Durante su agonía, el monarca conservó la lucidez. Sabía que su reinado, aunque brillante, había dejado un precio alto. Rodeado de cortesanos, pronunció una frase que quedó grabada en la historia:
“¿Por qué lloráis? ¿Qué creíais? ¿Que yo era inmortal?”


Luis XIV murió el 1 de septiembre de 1715. Dejaba tras de sí un palacio deslumbrante, pero también un país empobrecido, una nobleza exhausta y un pueblo harto de guerras y miseria.

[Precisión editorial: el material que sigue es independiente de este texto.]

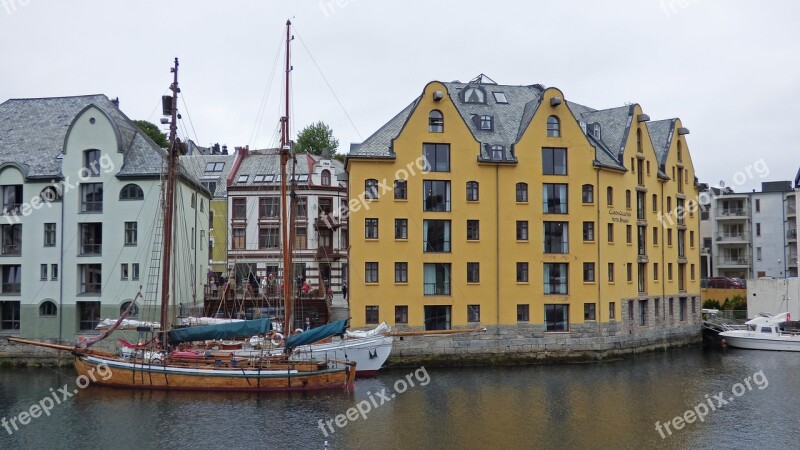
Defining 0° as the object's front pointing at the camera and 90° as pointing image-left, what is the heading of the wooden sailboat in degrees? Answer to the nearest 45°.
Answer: approximately 90°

El día de su entierro, el cortejo fúnebre que conducía su cuerpo hacia la Basílica de Saint-Denis fue recibido no con llanto, sino con escupitajos, insultos y barro. La distancia entre el rey y su pueblo había sido tan vasta como los pasillos de Versalles.


Décadas más tarde, durante la Revolución Francesa, los restos del Rey Sol fueron profanados y arrojados a una fosa común. Ni su poder ni su esplendor resistieron el juicio de la Historia.
Así cayó el sol sobre el siglo de Luis XIV.


Y en su ocaso, no quedó oro ni gloria… solo huesos dispersos y una advertencia muda sobre los límites del absolutismo.